Kumpulan esainya berturut turut: Potret Seorang Peyair Muda Sebagai
Malin Kundang (1972), Seks, Sastra, Kita (1980), Kesusastraan dan
Kekuasaan (1993), Setelah Revolusi Tak Ada Lagi (2001), Kata, Waktu
(2001), Eksotopi (2002).

Sajak-sajaknya dibukukan dalam Parikesit (1971), Interlude (1973),
Asmaradana (1992), Misalkan Kita di Sarajevo (1998), dan Sajak-Sajak
Lengkap 1961-2001 (2001). Terjemahan sajak-sajak pilihannya ke dalam
bahasa Inggris, oleh Laksmi Pamuntjak, terbit dengan judul Goenawan
Mohamad: Selected Poems (2004).

Setelah pembredelan Tempo pada 1994, ia mendirikan ISAI (Institut Studi
Arus Informasi), sebuah organisasi yang dibentuk bersama rekan-rekan
dari Tempo dan Aliansi Jurnalis Independen, serta sejumlah cendekiawan
yang memperjuangkan kebebasan ekspresi. Secara sembunyi-sembunyi,
antara lain di Jalan Utan Kayu 68H, ISAI menerbitkan serangkaian media
dan buku perlawanan terhadap Orde Baru.

Sebab itu di Utan Kayu 68H bertemu banyak elemen: aktivis pro-demokrasi,
seniman, dan cendekiawan, yang bekerja bahu membahu dalam perlawanan itu.

Dari ikatan inilah lahir Teater Utan Kayu, Radio 68H, Galeri Lontar,
Kedai Tempo, Jaringan Islam Liberal, dan terakhir Sekolah Jurnalisme
Penyiaran, yang meskipun tak tergabung dalam satu badan, bersama-sama
disebut “Komunitas Utan Kayu”.

_Data Tercatat_:
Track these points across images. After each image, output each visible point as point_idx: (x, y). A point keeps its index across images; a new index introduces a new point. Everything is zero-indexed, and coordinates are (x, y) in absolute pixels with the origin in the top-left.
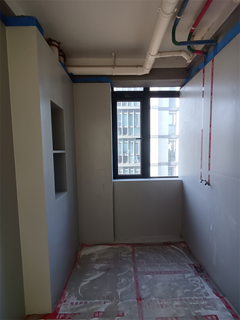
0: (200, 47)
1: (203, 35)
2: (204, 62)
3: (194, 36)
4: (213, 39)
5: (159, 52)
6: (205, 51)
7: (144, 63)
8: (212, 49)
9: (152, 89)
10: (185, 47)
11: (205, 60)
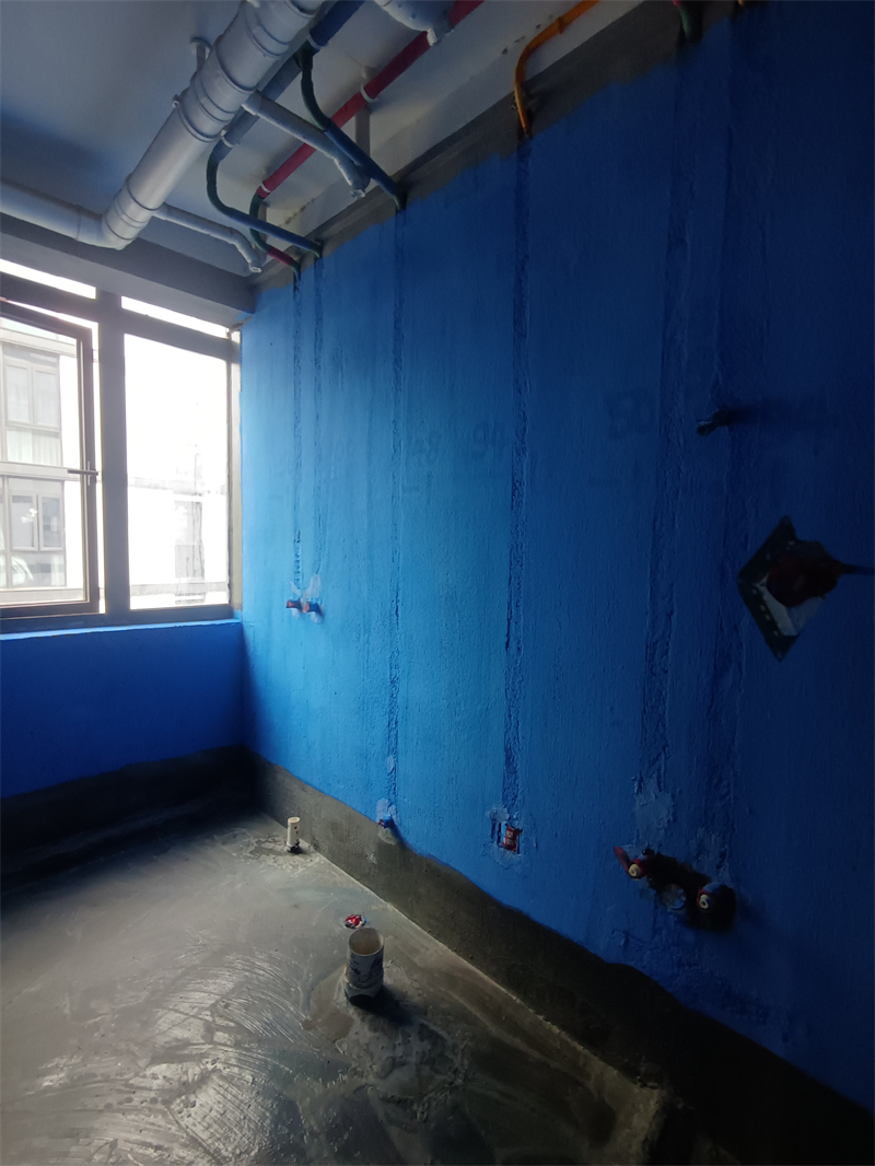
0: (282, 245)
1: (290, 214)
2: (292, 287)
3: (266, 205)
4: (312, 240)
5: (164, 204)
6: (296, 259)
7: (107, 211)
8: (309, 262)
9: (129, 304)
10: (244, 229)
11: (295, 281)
...
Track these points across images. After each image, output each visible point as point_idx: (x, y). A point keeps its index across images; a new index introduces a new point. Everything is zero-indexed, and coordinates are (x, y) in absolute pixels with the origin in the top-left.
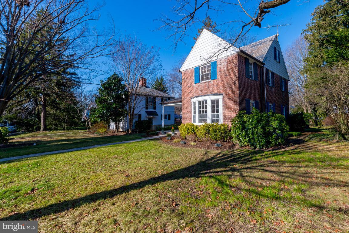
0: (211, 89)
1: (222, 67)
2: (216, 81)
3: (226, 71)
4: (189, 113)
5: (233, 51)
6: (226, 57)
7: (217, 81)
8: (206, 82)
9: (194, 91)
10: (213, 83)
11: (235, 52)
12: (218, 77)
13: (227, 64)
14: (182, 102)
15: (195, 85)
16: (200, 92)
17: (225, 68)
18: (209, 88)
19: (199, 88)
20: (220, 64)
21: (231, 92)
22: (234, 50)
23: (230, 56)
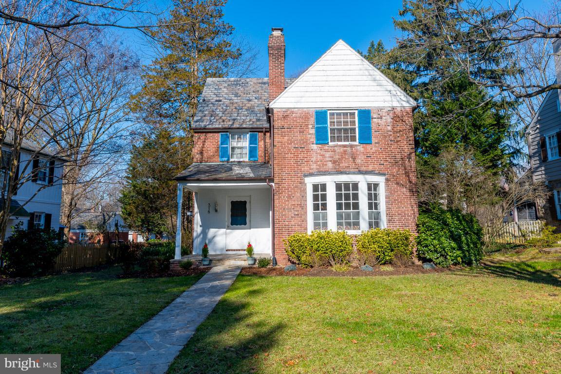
--
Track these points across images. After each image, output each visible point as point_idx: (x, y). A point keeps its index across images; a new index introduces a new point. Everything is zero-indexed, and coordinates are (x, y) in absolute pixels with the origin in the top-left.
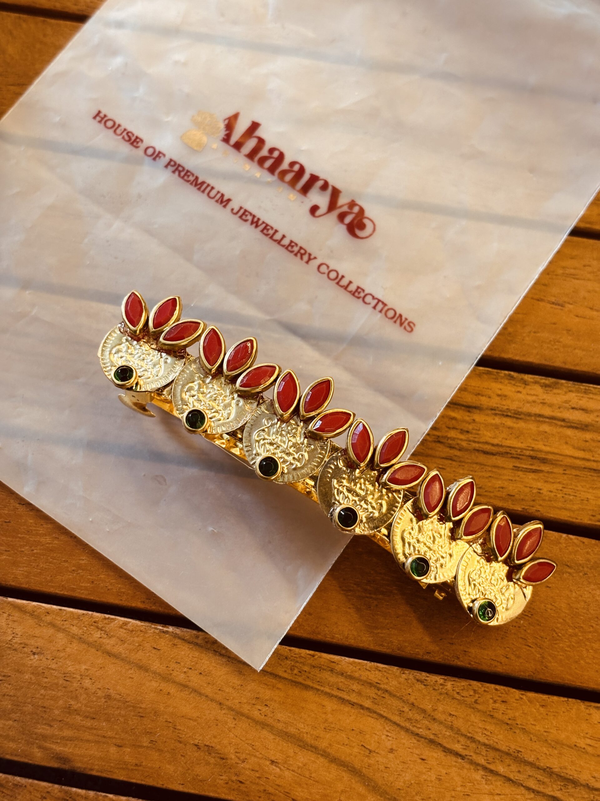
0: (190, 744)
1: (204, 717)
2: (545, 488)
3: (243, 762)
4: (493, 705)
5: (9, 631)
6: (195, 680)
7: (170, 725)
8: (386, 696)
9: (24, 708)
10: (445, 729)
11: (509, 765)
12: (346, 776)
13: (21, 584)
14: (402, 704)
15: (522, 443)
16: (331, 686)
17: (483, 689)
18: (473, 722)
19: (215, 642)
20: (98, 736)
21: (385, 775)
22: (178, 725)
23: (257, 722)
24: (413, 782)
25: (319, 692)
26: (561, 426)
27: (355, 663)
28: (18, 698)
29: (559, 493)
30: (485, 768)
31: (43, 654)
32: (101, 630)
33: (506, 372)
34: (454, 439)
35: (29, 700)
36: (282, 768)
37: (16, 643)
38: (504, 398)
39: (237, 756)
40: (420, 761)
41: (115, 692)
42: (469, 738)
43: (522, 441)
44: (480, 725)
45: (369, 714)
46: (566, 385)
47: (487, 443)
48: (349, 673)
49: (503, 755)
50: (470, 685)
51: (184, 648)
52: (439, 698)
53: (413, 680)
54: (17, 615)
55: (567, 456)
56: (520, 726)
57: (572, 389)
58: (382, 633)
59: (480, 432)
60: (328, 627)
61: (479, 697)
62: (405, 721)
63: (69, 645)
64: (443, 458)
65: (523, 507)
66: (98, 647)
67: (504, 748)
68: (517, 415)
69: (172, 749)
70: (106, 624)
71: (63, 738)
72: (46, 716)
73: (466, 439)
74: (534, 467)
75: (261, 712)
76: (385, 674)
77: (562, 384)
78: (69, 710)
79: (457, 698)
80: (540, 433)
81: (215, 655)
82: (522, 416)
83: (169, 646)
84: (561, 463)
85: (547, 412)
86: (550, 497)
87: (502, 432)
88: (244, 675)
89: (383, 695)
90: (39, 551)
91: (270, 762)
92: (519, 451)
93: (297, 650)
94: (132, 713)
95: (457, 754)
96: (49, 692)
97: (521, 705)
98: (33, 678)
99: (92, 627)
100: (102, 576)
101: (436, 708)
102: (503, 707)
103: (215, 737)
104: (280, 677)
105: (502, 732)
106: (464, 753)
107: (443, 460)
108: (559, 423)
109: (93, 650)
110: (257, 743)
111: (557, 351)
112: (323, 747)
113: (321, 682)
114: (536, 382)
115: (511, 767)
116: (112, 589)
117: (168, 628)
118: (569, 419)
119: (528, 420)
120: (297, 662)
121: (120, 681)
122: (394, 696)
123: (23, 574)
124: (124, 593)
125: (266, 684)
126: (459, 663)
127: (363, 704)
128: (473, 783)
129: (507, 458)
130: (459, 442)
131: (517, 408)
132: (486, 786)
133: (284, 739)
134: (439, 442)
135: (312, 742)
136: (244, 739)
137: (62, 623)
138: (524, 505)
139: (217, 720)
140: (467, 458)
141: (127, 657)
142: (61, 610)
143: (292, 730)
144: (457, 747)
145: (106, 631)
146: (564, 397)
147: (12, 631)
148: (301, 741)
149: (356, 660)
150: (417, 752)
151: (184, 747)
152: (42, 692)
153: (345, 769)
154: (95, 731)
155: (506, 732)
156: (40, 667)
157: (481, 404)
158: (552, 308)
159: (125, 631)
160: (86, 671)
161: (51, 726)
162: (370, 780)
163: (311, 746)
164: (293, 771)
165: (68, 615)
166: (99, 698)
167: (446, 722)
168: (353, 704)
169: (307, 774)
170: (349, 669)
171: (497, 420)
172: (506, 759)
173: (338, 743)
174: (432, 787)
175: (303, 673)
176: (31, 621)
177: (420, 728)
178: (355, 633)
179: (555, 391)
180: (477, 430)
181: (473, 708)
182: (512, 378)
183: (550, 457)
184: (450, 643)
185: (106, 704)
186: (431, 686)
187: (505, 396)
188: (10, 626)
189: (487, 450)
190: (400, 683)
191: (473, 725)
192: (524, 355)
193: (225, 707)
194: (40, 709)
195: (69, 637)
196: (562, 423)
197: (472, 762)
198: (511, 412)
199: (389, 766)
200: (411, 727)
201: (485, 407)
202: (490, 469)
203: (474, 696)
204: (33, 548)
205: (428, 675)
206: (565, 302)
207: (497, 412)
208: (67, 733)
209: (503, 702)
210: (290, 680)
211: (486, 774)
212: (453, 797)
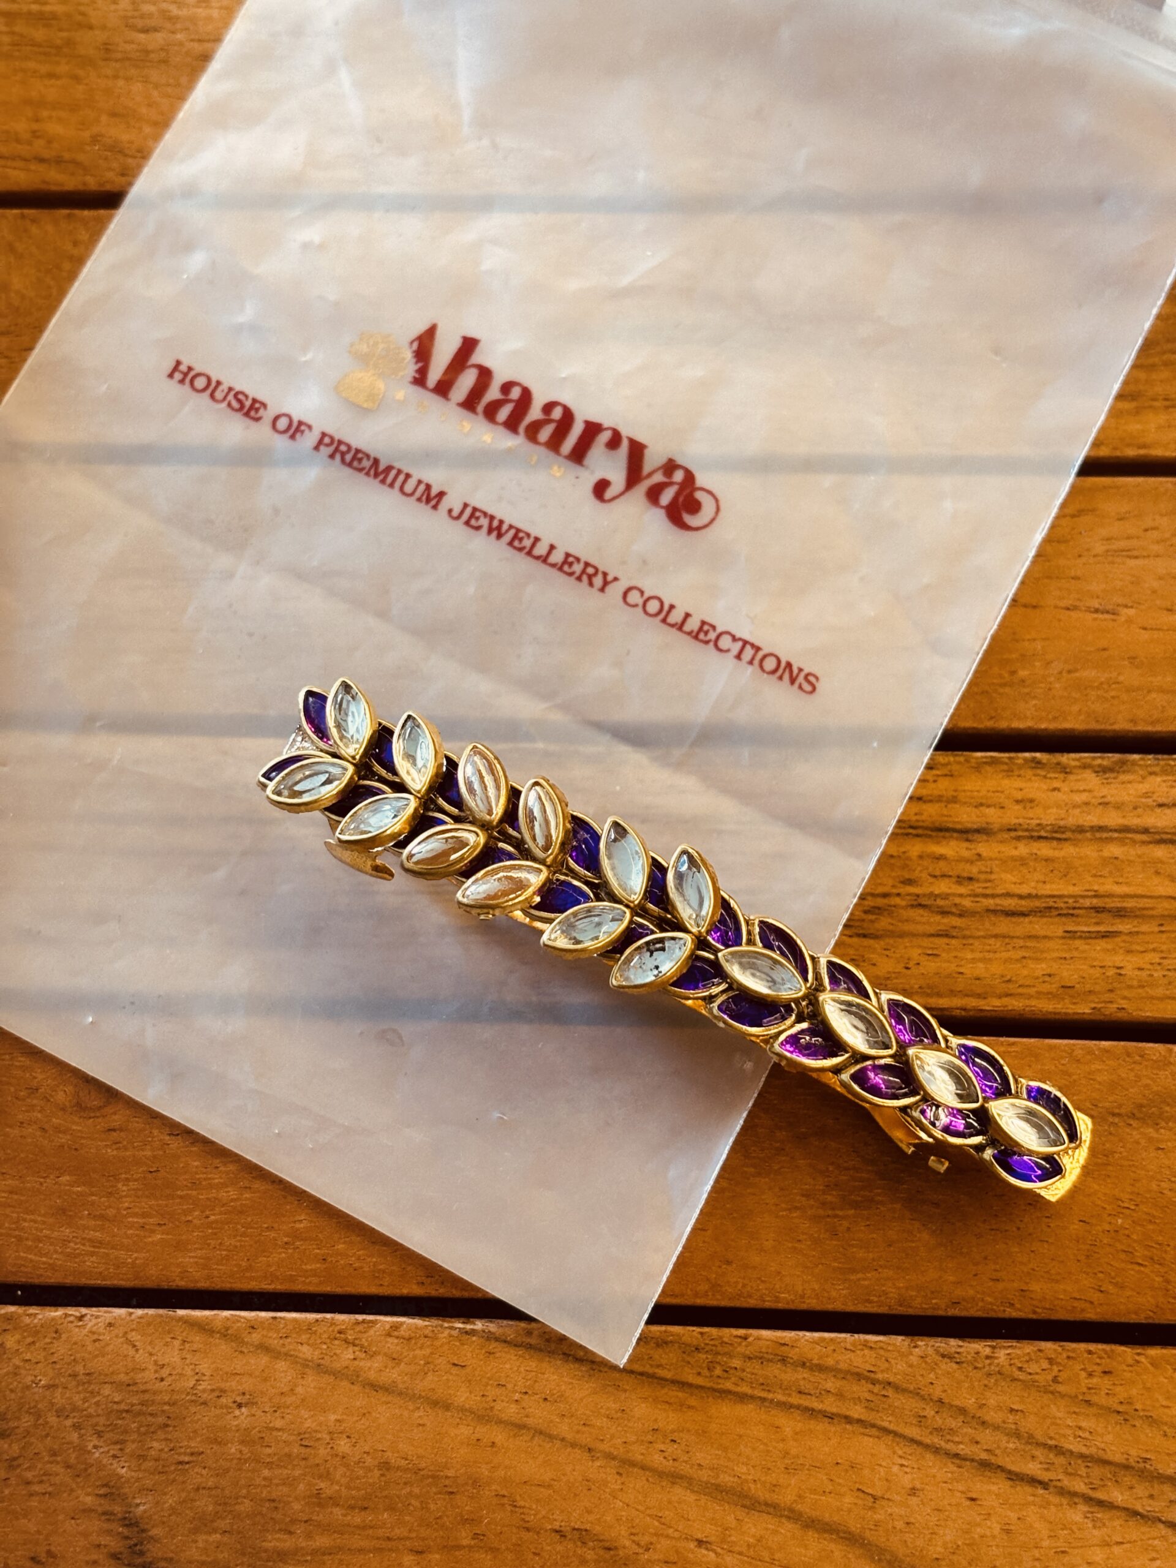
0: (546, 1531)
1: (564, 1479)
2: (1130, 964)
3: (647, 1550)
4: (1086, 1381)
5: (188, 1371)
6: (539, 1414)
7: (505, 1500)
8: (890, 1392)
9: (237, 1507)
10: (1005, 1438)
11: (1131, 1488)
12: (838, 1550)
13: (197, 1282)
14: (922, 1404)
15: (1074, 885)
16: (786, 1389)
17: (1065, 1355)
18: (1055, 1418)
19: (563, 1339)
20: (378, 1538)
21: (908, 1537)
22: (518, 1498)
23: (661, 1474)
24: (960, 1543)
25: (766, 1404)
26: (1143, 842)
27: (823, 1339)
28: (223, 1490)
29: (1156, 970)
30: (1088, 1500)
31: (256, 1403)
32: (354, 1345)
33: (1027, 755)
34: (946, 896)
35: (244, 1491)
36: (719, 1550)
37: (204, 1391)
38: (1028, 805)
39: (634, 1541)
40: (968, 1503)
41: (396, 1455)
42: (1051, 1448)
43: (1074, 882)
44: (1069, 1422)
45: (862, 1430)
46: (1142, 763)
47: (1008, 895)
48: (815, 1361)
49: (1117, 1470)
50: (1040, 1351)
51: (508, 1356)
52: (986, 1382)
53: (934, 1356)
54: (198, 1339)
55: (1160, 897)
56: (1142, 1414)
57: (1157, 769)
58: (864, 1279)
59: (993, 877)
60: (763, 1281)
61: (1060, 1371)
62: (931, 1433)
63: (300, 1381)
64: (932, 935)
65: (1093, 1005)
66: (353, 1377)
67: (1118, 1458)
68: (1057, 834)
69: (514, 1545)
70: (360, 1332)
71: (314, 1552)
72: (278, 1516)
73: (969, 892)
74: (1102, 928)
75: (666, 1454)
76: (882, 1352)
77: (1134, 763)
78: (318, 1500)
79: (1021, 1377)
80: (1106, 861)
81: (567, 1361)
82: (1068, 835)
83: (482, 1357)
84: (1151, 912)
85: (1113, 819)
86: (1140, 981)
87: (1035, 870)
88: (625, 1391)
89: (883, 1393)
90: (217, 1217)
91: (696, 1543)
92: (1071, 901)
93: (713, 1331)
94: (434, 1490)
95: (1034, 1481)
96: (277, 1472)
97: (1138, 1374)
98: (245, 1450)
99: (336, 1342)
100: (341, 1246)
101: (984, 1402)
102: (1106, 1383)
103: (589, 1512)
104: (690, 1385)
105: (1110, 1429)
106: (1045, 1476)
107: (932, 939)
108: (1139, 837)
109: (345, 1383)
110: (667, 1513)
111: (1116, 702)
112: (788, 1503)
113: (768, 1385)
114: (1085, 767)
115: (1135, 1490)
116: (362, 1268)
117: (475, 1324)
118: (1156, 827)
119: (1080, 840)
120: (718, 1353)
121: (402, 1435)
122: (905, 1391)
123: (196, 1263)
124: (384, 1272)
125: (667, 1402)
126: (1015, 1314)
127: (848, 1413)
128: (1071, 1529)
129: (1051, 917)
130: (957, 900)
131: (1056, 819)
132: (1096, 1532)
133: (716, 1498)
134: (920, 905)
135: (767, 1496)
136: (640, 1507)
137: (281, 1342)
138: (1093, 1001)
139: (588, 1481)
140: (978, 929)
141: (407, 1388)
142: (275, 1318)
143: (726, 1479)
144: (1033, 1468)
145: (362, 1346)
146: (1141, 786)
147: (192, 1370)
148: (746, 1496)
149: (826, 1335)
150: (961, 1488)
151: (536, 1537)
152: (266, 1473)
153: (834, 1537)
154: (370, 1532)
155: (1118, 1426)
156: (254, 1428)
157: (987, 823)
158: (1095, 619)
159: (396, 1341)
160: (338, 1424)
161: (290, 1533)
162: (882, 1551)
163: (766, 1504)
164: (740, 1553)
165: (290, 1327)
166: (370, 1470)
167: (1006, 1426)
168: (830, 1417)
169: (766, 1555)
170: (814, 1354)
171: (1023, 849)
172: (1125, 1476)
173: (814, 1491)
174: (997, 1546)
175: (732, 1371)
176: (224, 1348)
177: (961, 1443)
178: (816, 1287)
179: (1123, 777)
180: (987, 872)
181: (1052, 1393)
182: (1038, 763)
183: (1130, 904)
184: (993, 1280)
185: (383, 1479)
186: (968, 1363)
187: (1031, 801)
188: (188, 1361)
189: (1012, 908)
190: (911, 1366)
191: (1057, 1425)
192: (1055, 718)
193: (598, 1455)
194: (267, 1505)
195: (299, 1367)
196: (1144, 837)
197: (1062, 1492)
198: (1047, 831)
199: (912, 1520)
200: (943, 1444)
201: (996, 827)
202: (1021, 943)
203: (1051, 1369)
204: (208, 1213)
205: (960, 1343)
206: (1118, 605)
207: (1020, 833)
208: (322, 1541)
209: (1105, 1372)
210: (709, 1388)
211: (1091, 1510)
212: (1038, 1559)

_Telusuri Bahan_:
a – Tulis ulang bagian kutipan tentang Goenawan Mohamad, mulai dari "Kumpulan esainya berturut" dan berakhir pada "Selected Poems (2004).".
b – Menurut kutipan tentang Goenawan Mohamad, apa kepanjangan ISAI?

_Jawaban Kegiatan_:
a –
Kumpulan esainya berturut turut: Potret Seorang Peyair Muda Sebagai
Malin Kundang (1972), Seks, Sastra, Kita (1980), Kesusastraan dan
Kekuasaan (1993), Setelah Revolusi Tak Ada Lagi (2001), Kata, Waktu
(2001), Eksotopi (2002).

Sajak-sajaknya dibukukan dalam Parikesit (1971), Interlude (1973),
Asmaradana (1992), Misalkan Kita di Sarajevo (1998), dan Sajak-Sajak
Lengkap 1961-2001 (2001). Terjemahan sajak-sajak pilihannya ke dalam
bahasa Inggris, oleh Laksmi Pamuntjak, terbit dengan judul Goenawan
Mohamad: Selected Poems (2004).

b – Institut Studi Arus Informasi